Thanks I got this approach my comment was to know how my approach would be implemented
can anyone explain in G why are we checking for the max value of j- i; such that a[j]>=2*a[i] and j>i? i came across one explanation that said that L+K−1+(max(j-i) for all i<L+mid and i>=L) <=R, but why is it so?
from range $$$L..R$$$ we can choose on $$$k$$$ pairs if and only if
for each $$$i$$$ from $$$L$$$ to $$$L + k - 1$$$
$$$2 * a[i] <= a[R - (L - i)]$$$ holds, that is if we can make pairs from first $$$k$$$ elements to last $$$k$$$ elements
let $$$j$$$ be the nearest index to $$$i$$$ such that $$$2 * a[i] <= a[j]$$$
so we can choose $$$k$$$ pairs if for all $$$i$$$ in $$$L..L + k - 1$$$
$$$j <= R - (L - i)$$$ holds
$$$j - i <= R - L$$$
$$$max(j - i)$$$ for all $$$i$$$ should be $$$<= R - L$$$
How to solve G?
I think problem F is really a brain storm, and thank you atcoder team for providing such a nice problem!
I solved it as follows. I set E = 22, and at first have lvr = [1]. Then, for each given interval [l, r], we first check which points from [l — E, l — 1] can be reached from points belonging to lvr, and this can be done by some simple mathematical computing. We denote these points as xvr. Next, we can use BFS to check which points from [r + 1, r + E] can be reached from xvr. Then, we update lvr according to these points, and move on to the next given interval.

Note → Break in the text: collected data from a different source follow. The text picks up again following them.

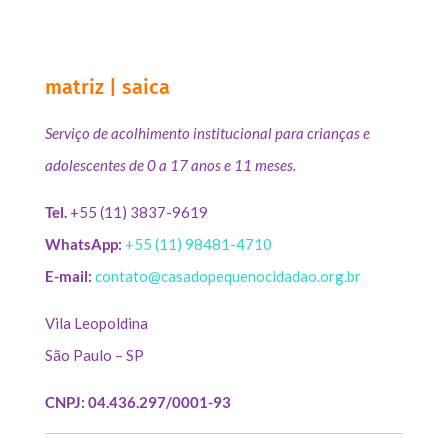
matriz | saica
Serviço de acolhimento institucional para crianças e
adolescentes de 0 a 17 anos e 11 meses.
Tel.
+55 (11) 3837-9619
WhatsApp:
+55 (11) 98481-4710
E-mail:
contato@casadopequenocidadao.org.br
Vila Leopoldina
São Paulo – SP
CNPJ: 04.436.297/0001-93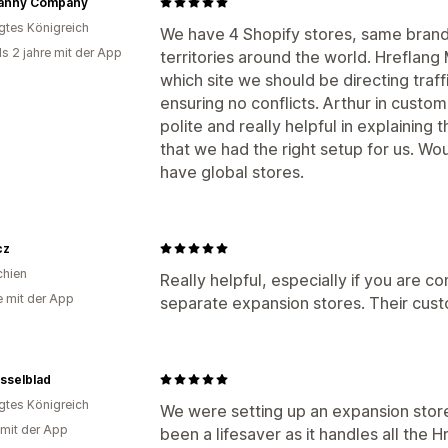
anny Company
igtes Königreich
We have 4 Shopify stores, same brand,
ls 2 jahre mit der App
territories around the world. Hreflan
which site we should be directing traf
ensuring no conflicts. Arthur in custo
polite and really helpful in explaining
that we had the right setup for us. Wo
have global stores.
cz
chien
Really helpful, especially if you are 
e mit der App
separate expansion stores. Their cust
sselblad
igtes Königreich
We were setting up an expansion store
 mit der App
been a lifesaver as it handles all the 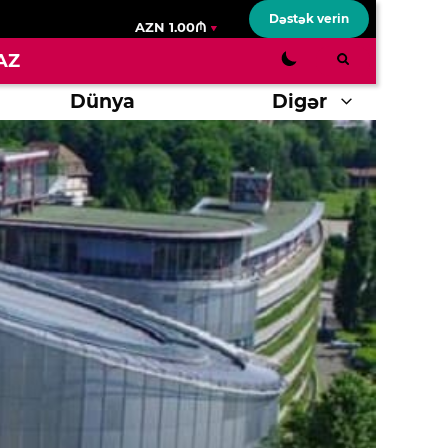
Dəstək verin
AZN 1.00₼
AZ
Dünya
Digər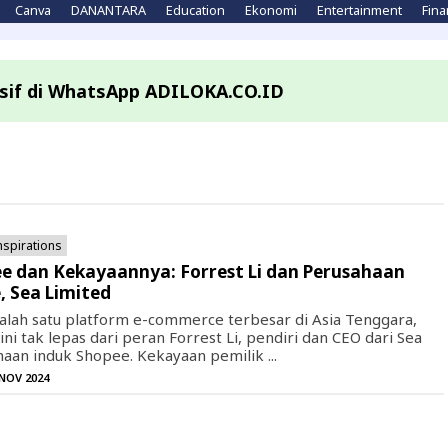
Canva
DANANTARA
Education
Ekonomi
Entertainment
Fina
lusif di WhatsApp ADILOKA.CO.ID
nspirations
ee dan Kekayaannya: Forrest Li dan Perusahaan
, Sea Limited
alah satu platform e-commerce terbesar di Asia Tenggara,
ni tak lepas dari peran Forrest Li, pendiri dan CEO dari Sea
haan induk Shopee. Kekayaan pemilik ...
 NOV 2024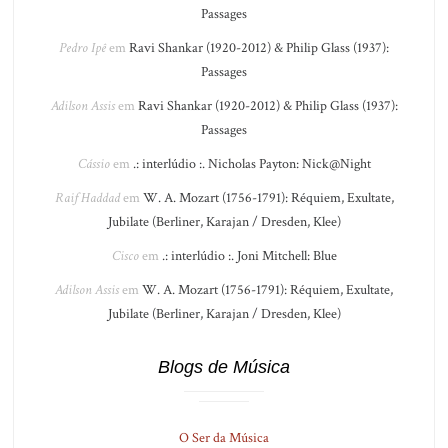
Passages
Pedro Ipê
em
Ravi Shankar (1920-2012) & Philip Glass (1937):
Passages
Adilson Assis
em
Ravi Shankar (1920-2012) & Philip Glass (1937):
Passages
Cássio
em
.: interlúdio :. Nicholas Payton: Nick@Night
Raif Haddad
em
W. A. Mozart (1756-1791): Réquiem, Exultate,
Jubilate (Berliner, Karajan / Dresden, Klee)
Cisco
em
.: interlúdio :. Joni Mitchell: Blue
Adilson Assis
em
W. A. Mozart (1756-1791): Réquiem, Exultate,
Jubilate (Berliner, Karajan / Dresden, Klee)
Blogs de Música
O Ser da Música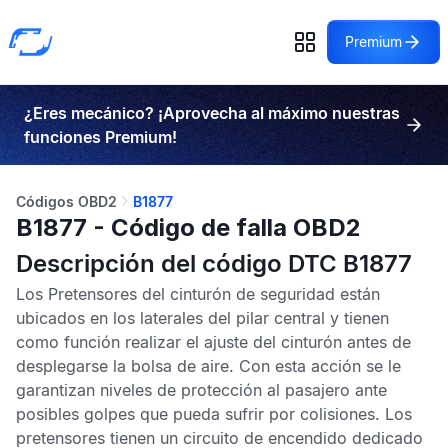
Premium
¿Eres mecánico? ¡Aprovecha al máximo nuestras
funciones Premium!
Códigos OBD2
B1877
B1877 - Código de falla OBD2
Descripción del código DTC B1877
Los
Pretensores del cinturón de seguridad
están
ubicados en los laterales del pilar central y tienen
como función realizar el ajuste del cinturón antes de
desplegarse la bolsa de aire. Con esta acción se le
garantizan niveles de protección al pasajero ante
posibles golpes que pueda sufrir por colisiones. Los
pretensores tienen un circuito de encendido dedicado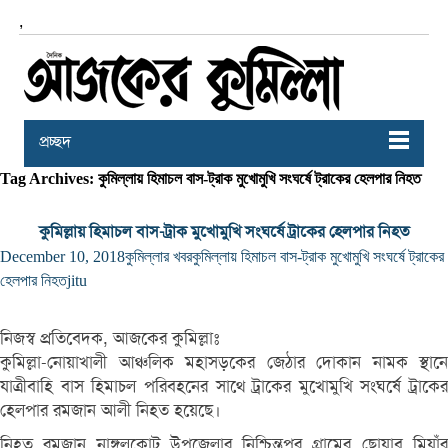
,
প্রচ্ছদ
Tag Archives: কুমিল্লায় হিমাচল বাস-ট্রাক মুখোমুখি সংঘর্ষে ট্রাকের হেলপার নিহত
কুমিল্লায় হিমাচল বাস-ট্রাক মুখোমুখি সংঘর্ষে ট্রাকের হেলপার নিহত
December 10, 2018
কুমিল্লার খবর
কুমিল্লায় হিমাচল বাস-ট্রাক মুখোমুখি সংঘর্ষে ট্রাকের
হেলপার নিহত
jitu
নিজস্ব প্রতিবেদক, আজকের কুমিল্লাঃ
কুমিল্লা-নোয়াখালী আঞ্চলিক মহাসড়কের জেঠার দোকান নামক স্থানে
যাত্রীবাহি বাস হিমাচল পরিবহনের সাথে ট্রাকের মুখোমুখি সংঘর্ষে ট্রাকের
হেলপার রমজান আলী নিহত হয়েছে।
নিহত রমজান নাঙ্গলকোট উপজেলার নিশ্চিন্তপুর গ্রামের ছোয়াব মিয়াঁর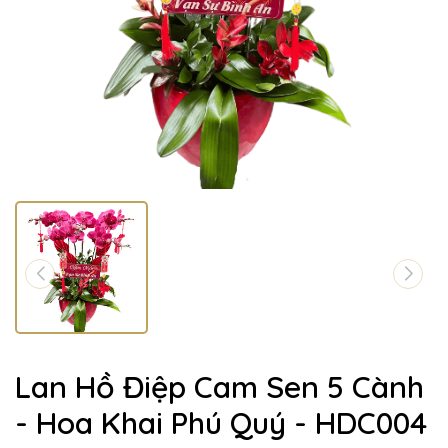
Lan Hồ Điệp Cam Sen 5 Cành
- Hoa Khai Phú Quý - HDC004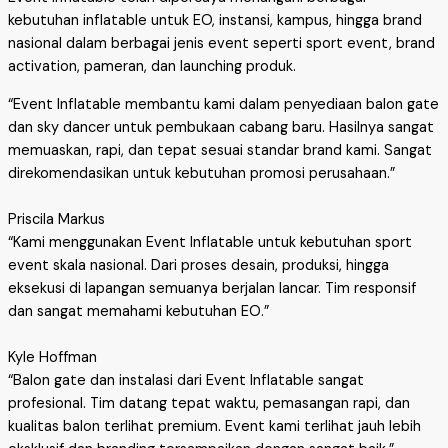
kebutuhan inflatable untuk EO, instansi, kampus, hingga brand
nasional dalam berbagai jenis event seperti sport event, brand
activation, pameran, dan launching produk.
“Event Inflatable membantu kami dalam penyediaan balon gate
dan sky dancer untuk pembukaan cabang baru. Hasilnya sangat
memuaskan, rapi, dan tepat sesuai standar brand kami. Sangat
direkomendasikan untuk kebutuhan promosi perusahaan.”
Priscila Markus
“Kami menggunakan Event Inflatable untuk kebutuhan sport
event skala nasional. Dari proses desain, produksi, hingga
eksekusi di lapangan semuanya berjalan lancar. Tim responsif
dan sangat memahami kebutuhan EO.”
Kyle Hoffman
“Balon gate dan instalasi dari Event Inflatable sangat
profesional. Tim datang tepat waktu, pemasangan rapi, dan
kualitas balon terlihat premium. Event kami terlihat jauh lebih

The key idea is that for two given intervals, we only care about some of their neighboring points, at most 22(maybe 20), and for other points, we should deal with them by mathematical computing quickly.
How to check this ?
This can be done as follows. Assume that we have lvr=[lvr[1],lvr[2],..], (remember that lvr has at most E = 22 elements), and for each integer belonging to [l — E, l -1], denoted as y[j], we enumerate every element of lvr, and check whether there is some p, so that, lvr[i] + p * a <= y[j] and y[j] <= lvr[i] + p * b. As long as there is at least one valid value of p, then we can reach y[j].
Problem C with two pointer WA??? :(
atcoder is overrated
Will the english editorials be released for this contest?
Will there be the editorial in english??